O presidente do Congresso Nacional, Davi Alcolumbre, promulgou nesta sexta-feira (8) a chamada Lei da Dosimetria, após o presidente Luiz Inácio Lula da Silva não assinar a medida dentro do prazo constitucional. A nova legislação altera o cálculo das penas aplicadas aos condenados pelos atos de 8 de janeiro e pode beneficiar diretamente o ex-presidente Jair Bolsonaro e outros investigados e condenados ligados ao caso.
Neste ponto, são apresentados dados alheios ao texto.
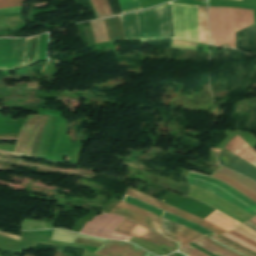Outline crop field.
Listing matches in <instances>:
<instances>
[{"label": "crop field", "mask_w": 256, "mask_h": 256, "mask_svg": "<svg viewBox=\"0 0 256 256\" xmlns=\"http://www.w3.org/2000/svg\"><path fill=\"white\" fill-rule=\"evenodd\" d=\"M104 21L110 39L124 38L119 16Z\"/></svg>", "instance_id": "crop-field-18"}, {"label": "crop field", "mask_w": 256, "mask_h": 256, "mask_svg": "<svg viewBox=\"0 0 256 256\" xmlns=\"http://www.w3.org/2000/svg\"><path fill=\"white\" fill-rule=\"evenodd\" d=\"M188 181L232 203L247 213L256 215V202L242 195L230 186L206 175L189 171Z\"/></svg>", "instance_id": "crop-field-4"}, {"label": "crop field", "mask_w": 256, "mask_h": 256, "mask_svg": "<svg viewBox=\"0 0 256 256\" xmlns=\"http://www.w3.org/2000/svg\"><path fill=\"white\" fill-rule=\"evenodd\" d=\"M210 237H212V238L218 240L219 242H221V243H223V244L229 246L228 244L222 242L221 240H219V239H217V238H215V237H213V236H210ZM210 237H209V238H210ZM212 238H211V239H212ZM214 239H213V240H214ZM216 240H215V241H216ZM218 241H217V242H218ZM221 243H220V244H221ZM223 244H222V245H223ZM225 245H224V246H225ZM227 246H226V247H227ZM229 247H231V246H229ZM231 248H233V247H231ZM233 249L236 250V251H238V252H240V253H242V254H244V255H246V256H250V255H248V254H246V253H243V252H241V251H239V250H237V249H235V248H233Z\"/></svg>", "instance_id": "crop-field-34"}, {"label": "crop field", "mask_w": 256, "mask_h": 256, "mask_svg": "<svg viewBox=\"0 0 256 256\" xmlns=\"http://www.w3.org/2000/svg\"><path fill=\"white\" fill-rule=\"evenodd\" d=\"M42 116H27L19 133L16 151L17 153L30 154L35 136L37 134Z\"/></svg>", "instance_id": "crop-field-10"}, {"label": "crop field", "mask_w": 256, "mask_h": 256, "mask_svg": "<svg viewBox=\"0 0 256 256\" xmlns=\"http://www.w3.org/2000/svg\"><path fill=\"white\" fill-rule=\"evenodd\" d=\"M180 250H182V251H184V252H186V253H188V254H190L191 256H208V255H206V254H204V253H202V252H200V251H198V250H196V249H194V248H192V247H190V246H185V247H182V248H180ZM179 251V250H178ZM181 252V251H180ZM183 253V252H182ZM185 254V253H184ZM187 255V254H186ZM189 256V255H188Z\"/></svg>", "instance_id": "crop-field-29"}, {"label": "crop field", "mask_w": 256, "mask_h": 256, "mask_svg": "<svg viewBox=\"0 0 256 256\" xmlns=\"http://www.w3.org/2000/svg\"><path fill=\"white\" fill-rule=\"evenodd\" d=\"M205 220L219 226L226 231L232 229L256 242L255 231L233 221L232 219L228 218L227 216L216 210L212 212L208 217H206Z\"/></svg>", "instance_id": "crop-field-14"}, {"label": "crop field", "mask_w": 256, "mask_h": 256, "mask_svg": "<svg viewBox=\"0 0 256 256\" xmlns=\"http://www.w3.org/2000/svg\"><path fill=\"white\" fill-rule=\"evenodd\" d=\"M163 217H164V218H167V219H170V220H173V221H175V222H177V223H179V224H181V225H183V226H185V227L192 228V229H194V230H196V231L202 233V234L205 235V236H208V235H216V234H214V233H212V232H210V231L204 229V228L201 227V226H198V225H196V224H194V223H192V222H189V221H187V220H185V219H182V218L177 217V216H175V215H172V214H170V213L165 212Z\"/></svg>", "instance_id": "crop-field-20"}, {"label": "crop field", "mask_w": 256, "mask_h": 256, "mask_svg": "<svg viewBox=\"0 0 256 256\" xmlns=\"http://www.w3.org/2000/svg\"><path fill=\"white\" fill-rule=\"evenodd\" d=\"M192 243H194V244H196V245L202 247V248L205 249V250L211 248V249H213V250L215 251V253L219 254L220 256H233V255H231V254H229V253H227V252H225V251H223V250H221V249H219V248H217V247L211 245L210 243H208V242H206V241H204V240H202V239H198V240H196V241H194V242H192ZM211 249L208 250V251L214 253L213 250H211ZM215 253H214V254H215ZM217 254H216V255H217ZM219 255H218V256H219Z\"/></svg>", "instance_id": "crop-field-26"}, {"label": "crop field", "mask_w": 256, "mask_h": 256, "mask_svg": "<svg viewBox=\"0 0 256 256\" xmlns=\"http://www.w3.org/2000/svg\"><path fill=\"white\" fill-rule=\"evenodd\" d=\"M25 39H0V66L21 64Z\"/></svg>", "instance_id": "crop-field-8"}, {"label": "crop field", "mask_w": 256, "mask_h": 256, "mask_svg": "<svg viewBox=\"0 0 256 256\" xmlns=\"http://www.w3.org/2000/svg\"><path fill=\"white\" fill-rule=\"evenodd\" d=\"M95 253L103 256H155L134 244L112 240H108Z\"/></svg>", "instance_id": "crop-field-9"}, {"label": "crop field", "mask_w": 256, "mask_h": 256, "mask_svg": "<svg viewBox=\"0 0 256 256\" xmlns=\"http://www.w3.org/2000/svg\"><path fill=\"white\" fill-rule=\"evenodd\" d=\"M21 9H22V7L2 9V10H0V14L17 13V12H21Z\"/></svg>", "instance_id": "crop-field-32"}, {"label": "crop field", "mask_w": 256, "mask_h": 256, "mask_svg": "<svg viewBox=\"0 0 256 256\" xmlns=\"http://www.w3.org/2000/svg\"><path fill=\"white\" fill-rule=\"evenodd\" d=\"M90 23L93 29L96 43L109 41L103 20L93 21Z\"/></svg>", "instance_id": "crop-field-21"}, {"label": "crop field", "mask_w": 256, "mask_h": 256, "mask_svg": "<svg viewBox=\"0 0 256 256\" xmlns=\"http://www.w3.org/2000/svg\"><path fill=\"white\" fill-rule=\"evenodd\" d=\"M0 234H1V235H4V236L11 237V238H14V239H17V240H19V238H20V237H18V236L9 235V234L3 233V232H0Z\"/></svg>", "instance_id": "crop-field-36"}, {"label": "crop field", "mask_w": 256, "mask_h": 256, "mask_svg": "<svg viewBox=\"0 0 256 256\" xmlns=\"http://www.w3.org/2000/svg\"><path fill=\"white\" fill-rule=\"evenodd\" d=\"M97 18L113 15L107 0H91Z\"/></svg>", "instance_id": "crop-field-22"}, {"label": "crop field", "mask_w": 256, "mask_h": 256, "mask_svg": "<svg viewBox=\"0 0 256 256\" xmlns=\"http://www.w3.org/2000/svg\"><path fill=\"white\" fill-rule=\"evenodd\" d=\"M172 5L175 39L199 42L197 6ZM200 42L210 44L208 35L207 7L198 6Z\"/></svg>", "instance_id": "crop-field-3"}, {"label": "crop field", "mask_w": 256, "mask_h": 256, "mask_svg": "<svg viewBox=\"0 0 256 256\" xmlns=\"http://www.w3.org/2000/svg\"><path fill=\"white\" fill-rule=\"evenodd\" d=\"M123 201L128 202L130 204H133L135 206H138L140 208H143V209H145L147 211H150L152 213H155V214H157L159 216H162V214H163L162 210H160V209H158V208H156V207H154V206H152V205H150L148 203H145V202H143L141 200L132 198V197L127 196V195L124 196Z\"/></svg>", "instance_id": "crop-field-24"}, {"label": "crop field", "mask_w": 256, "mask_h": 256, "mask_svg": "<svg viewBox=\"0 0 256 256\" xmlns=\"http://www.w3.org/2000/svg\"><path fill=\"white\" fill-rule=\"evenodd\" d=\"M253 23V10L209 7V24L214 45L235 49L234 32Z\"/></svg>", "instance_id": "crop-field-2"}, {"label": "crop field", "mask_w": 256, "mask_h": 256, "mask_svg": "<svg viewBox=\"0 0 256 256\" xmlns=\"http://www.w3.org/2000/svg\"><path fill=\"white\" fill-rule=\"evenodd\" d=\"M126 194L130 195V196H133L135 198L141 199L143 201H146V202H148L150 204H153V205H155V206H157V207H159V208H161L163 210H166V211H168V212H170L172 214H175V215L180 216L182 218L191 220V221H193V222H195V223H197V224H199V225H201V226H203V227H205V228H207V229H209V230H211V231H213V232H215L217 234H222V233L225 232V231H223L221 229H218L219 227L216 228L217 226L215 227L214 225H212V224H210V223H208V222H206V221H204V220H202L200 218L194 217V216H192V215H190V214H188L186 212H183L181 210L175 209V208H173V207H171V206H169V205H167V204H165L163 202L157 201V200H155L153 198H150V197H148L146 195H143V194H141V193H139L137 191L128 189Z\"/></svg>", "instance_id": "crop-field-11"}, {"label": "crop field", "mask_w": 256, "mask_h": 256, "mask_svg": "<svg viewBox=\"0 0 256 256\" xmlns=\"http://www.w3.org/2000/svg\"><path fill=\"white\" fill-rule=\"evenodd\" d=\"M151 39H174L170 2L146 10ZM125 38L150 39L145 10L120 16Z\"/></svg>", "instance_id": "crop-field-1"}, {"label": "crop field", "mask_w": 256, "mask_h": 256, "mask_svg": "<svg viewBox=\"0 0 256 256\" xmlns=\"http://www.w3.org/2000/svg\"><path fill=\"white\" fill-rule=\"evenodd\" d=\"M23 1L25 0H0V8L22 5Z\"/></svg>", "instance_id": "crop-field-30"}, {"label": "crop field", "mask_w": 256, "mask_h": 256, "mask_svg": "<svg viewBox=\"0 0 256 256\" xmlns=\"http://www.w3.org/2000/svg\"><path fill=\"white\" fill-rule=\"evenodd\" d=\"M251 222H253L254 224H256V217H254L253 219L249 220Z\"/></svg>", "instance_id": "crop-field-39"}, {"label": "crop field", "mask_w": 256, "mask_h": 256, "mask_svg": "<svg viewBox=\"0 0 256 256\" xmlns=\"http://www.w3.org/2000/svg\"><path fill=\"white\" fill-rule=\"evenodd\" d=\"M203 239L208 241V242H210V243H212V244H214V245H216V246H218V247H220V248H222V249H224V250H226V251H229V252H231V253H233V254H235L237 256H242V255H240V254H238V253H236V252H234L232 250H229V249L225 248L224 246L218 244L217 242H215V241H213V240H211V239H209L207 237H204Z\"/></svg>", "instance_id": "crop-field-31"}, {"label": "crop field", "mask_w": 256, "mask_h": 256, "mask_svg": "<svg viewBox=\"0 0 256 256\" xmlns=\"http://www.w3.org/2000/svg\"><path fill=\"white\" fill-rule=\"evenodd\" d=\"M119 3L124 13L141 9L138 0H119Z\"/></svg>", "instance_id": "crop-field-27"}, {"label": "crop field", "mask_w": 256, "mask_h": 256, "mask_svg": "<svg viewBox=\"0 0 256 256\" xmlns=\"http://www.w3.org/2000/svg\"><path fill=\"white\" fill-rule=\"evenodd\" d=\"M141 226V225H140ZM128 220H124L116 229L115 231H119V232H122V233H126V234H129L131 236H134V237H137V238H140L142 239L145 234L148 232V230L140 227Z\"/></svg>", "instance_id": "crop-field-16"}, {"label": "crop field", "mask_w": 256, "mask_h": 256, "mask_svg": "<svg viewBox=\"0 0 256 256\" xmlns=\"http://www.w3.org/2000/svg\"><path fill=\"white\" fill-rule=\"evenodd\" d=\"M143 240L150 241L158 246L167 248L171 251H176V249L179 247L177 244H175L173 241L168 240L158 234H155L151 231H149L146 236L143 238Z\"/></svg>", "instance_id": "crop-field-19"}, {"label": "crop field", "mask_w": 256, "mask_h": 256, "mask_svg": "<svg viewBox=\"0 0 256 256\" xmlns=\"http://www.w3.org/2000/svg\"><path fill=\"white\" fill-rule=\"evenodd\" d=\"M244 225H246L256 231V225L252 224L251 222L248 221Z\"/></svg>", "instance_id": "crop-field-35"}, {"label": "crop field", "mask_w": 256, "mask_h": 256, "mask_svg": "<svg viewBox=\"0 0 256 256\" xmlns=\"http://www.w3.org/2000/svg\"><path fill=\"white\" fill-rule=\"evenodd\" d=\"M162 228L166 237L177 241L183 246L196 240L198 237H204L194 230H190L164 218L162 219Z\"/></svg>", "instance_id": "crop-field-12"}, {"label": "crop field", "mask_w": 256, "mask_h": 256, "mask_svg": "<svg viewBox=\"0 0 256 256\" xmlns=\"http://www.w3.org/2000/svg\"><path fill=\"white\" fill-rule=\"evenodd\" d=\"M228 232H230V233L236 235L237 237H239V238H241V239H243V240H245V241H247V242H249V243H251V244H253V245L256 246V243H255V242H253V241H251V240H249V239H247V238H245V237H243V236H241V235L235 233L234 231L230 230V231H228ZM234 235H233V236H234ZM236 236H235V237H236Z\"/></svg>", "instance_id": "crop-field-33"}, {"label": "crop field", "mask_w": 256, "mask_h": 256, "mask_svg": "<svg viewBox=\"0 0 256 256\" xmlns=\"http://www.w3.org/2000/svg\"><path fill=\"white\" fill-rule=\"evenodd\" d=\"M217 171L227 175V176H230L232 177L233 179H235L236 181L240 182L241 184L245 185L246 187L250 188L251 190L255 191L256 192V183L239 175V174H236L228 169H225L223 167H220L219 169H217Z\"/></svg>", "instance_id": "crop-field-23"}, {"label": "crop field", "mask_w": 256, "mask_h": 256, "mask_svg": "<svg viewBox=\"0 0 256 256\" xmlns=\"http://www.w3.org/2000/svg\"><path fill=\"white\" fill-rule=\"evenodd\" d=\"M124 218L103 213L95 216L90 222H86L81 233L103 238L130 241L131 236L113 231Z\"/></svg>", "instance_id": "crop-field-5"}, {"label": "crop field", "mask_w": 256, "mask_h": 256, "mask_svg": "<svg viewBox=\"0 0 256 256\" xmlns=\"http://www.w3.org/2000/svg\"><path fill=\"white\" fill-rule=\"evenodd\" d=\"M188 196L209 204L213 208L229 215L230 217L241 223L253 217L246 212L240 210L239 208L229 204L228 202L194 185H190V191Z\"/></svg>", "instance_id": "crop-field-6"}, {"label": "crop field", "mask_w": 256, "mask_h": 256, "mask_svg": "<svg viewBox=\"0 0 256 256\" xmlns=\"http://www.w3.org/2000/svg\"><path fill=\"white\" fill-rule=\"evenodd\" d=\"M53 228V224L25 219L22 222V230H33V229H51Z\"/></svg>", "instance_id": "crop-field-25"}, {"label": "crop field", "mask_w": 256, "mask_h": 256, "mask_svg": "<svg viewBox=\"0 0 256 256\" xmlns=\"http://www.w3.org/2000/svg\"><path fill=\"white\" fill-rule=\"evenodd\" d=\"M225 149L256 166V151L239 136L234 137Z\"/></svg>", "instance_id": "crop-field-15"}, {"label": "crop field", "mask_w": 256, "mask_h": 256, "mask_svg": "<svg viewBox=\"0 0 256 256\" xmlns=\"http://www.w3.org/2000/svg\"><path fill=\"white\" fill-rule=\"evenodd\" d=\"M218 159L221 166L227 167L230 170L238 172L256 181V167L248 162L224 150L219 153Z\"/></svg>", "instance_id": "crop-field-13"}, {"label": "crop field", "mask_w": 256, "mask_h": 256, "mask_svg": "<svg viewBox=\"0 0 256 256\" xmlns=\"http://www.w3.org/2000/svg\"><path fill=\"white\" fill-rule=\"evenodd\" d=\"M111 212L125 216L157 233L162 234L160 227V217L150 212L122 201H120Z\"/></svg>", "instance_id": "crop-field-7"}, {"label": "crop field", "mask_w": 256, "mask_h": 256, "mask_svg": "<svg viewBox=\"0 0 256 256\" xmlns=\"http://www.w3.org/2000/svg\"><path fill=\"white\" fill-rule=\"evenodd\" d=\"M0 154H3V155H12V156H16V157H19L20 155H17V154H11V153H6V152H2L0 151Z\"/></svg>", "instance_id": "crop-field-37"}, {"label": "crop field", "mask_w": 256, "mask_h": 256, "mask_svg": "<svg viewBox=\"0 0 256 256\" xmlns=\"http://www.w3.org/2000/svg\"><path fill=\"white\" fill-rule=\"evenodd\" d=\"M171 47H176V48H184V49H196V43L193 42H186V41H178V40H173L172 46Z\"/></svg>", "instance_id": "crop-field-28"}, {"label": "crop field", "mask_w": 256, "mask_h": 256, "mask_svg": "<svg viewBox=\"0 0 256 256\" xmlns=\"http://www.w3.org/2000/svg\"><path fill=\"white\" fill-rule=\"evenodd\" d=\"M17 138H4V139H0V140H16Z\"/></svg>", "instance_id": "crop-field-38"}, {"label": "crop field", "mask_w": 256, "mask_h": 256, "mask_svg": "<svg viewBox=\"0 0 256 256\" xmlns=\"http://www.w3.org/2000/svg\"><path fill=\"white\" fill-rule=\"evenodd\" d=\"M210 177L219 179L223 182H225L226 184L230 185L231 187H233L234 189L238 190L239 192H241L242 194L246 195L247 197L253 199L256 201V193H254L253 191H251L250 189L240 185L239 183H237L236 181L232 180L231 178L224 176L218 172H214L213 174L210 175Z\"/></svg>", "instance_id": "crop-field-17"}]
</instances>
O texto havia sido vetado integralmente pelo Palácio do Planalto, mas o Congresso derrubou o veto em uma ampla derrota política para o governo Lula. Na Câmara, foram 318 votos favoráveis à derrubada do veto, contra 144 votos pela manutenção. No Senado, 49 parlamentares votaram para restaurar o projeto, enquanto apenas 24 defenderam o veto presidencial.
Pela Constituição, após a derrubada de um veto presidencial, cabe ao presidente da República promulgar a lei em até 48 horas. Como Lula optou por não fazê-lo, a atribuição passou automaticamente ao presidente do Senado. Em nota oficial, Alcolumbre afirmou que apenas cumpriu o que determina a Constituição Federal.
A chamada Lei da Dosimetria muda a forma de cálculo das penas para crimes relacionados à tentativa de golpe de Estado e abolição violenta do Estado Democrático de Direito quando praticados no mesmo contexto. Na prática, deixa de haver a soma automática das penas, aplicando-se apenas a punição mais grave. Juristas apontam que a mudança pode reduzir significativamente as condenações impostas pelo Supremo Tribunal Federal aos envolvidos nos atos de 8 de janeiro.
O principal impacto político recai sobre Bolsonaro. Condenado a mais de 27 anos de prisão, o ex-presidente poderá pedir revisão da pena com base na nova legislação. Aliados avaliam que a medida corrige excessos cometidos pelo STF durante os julgamentos dos manifestantes e das lideranças conservadoras investigadas após o 8 de janeiro.
A reação do governo e da esquerda foi imediata. Parlamentares do PT anunciaram que pretendem recorrer ao STF para tentar derrubar a nova lei, alegando suposta inconstitucionalidade. Mesmo assim, nos bastidores do Congresso, a avaliação é de que a medida possui forte respaldo político e jurídico, justamente por tratar de dosimetria penal e não de anistia ampla.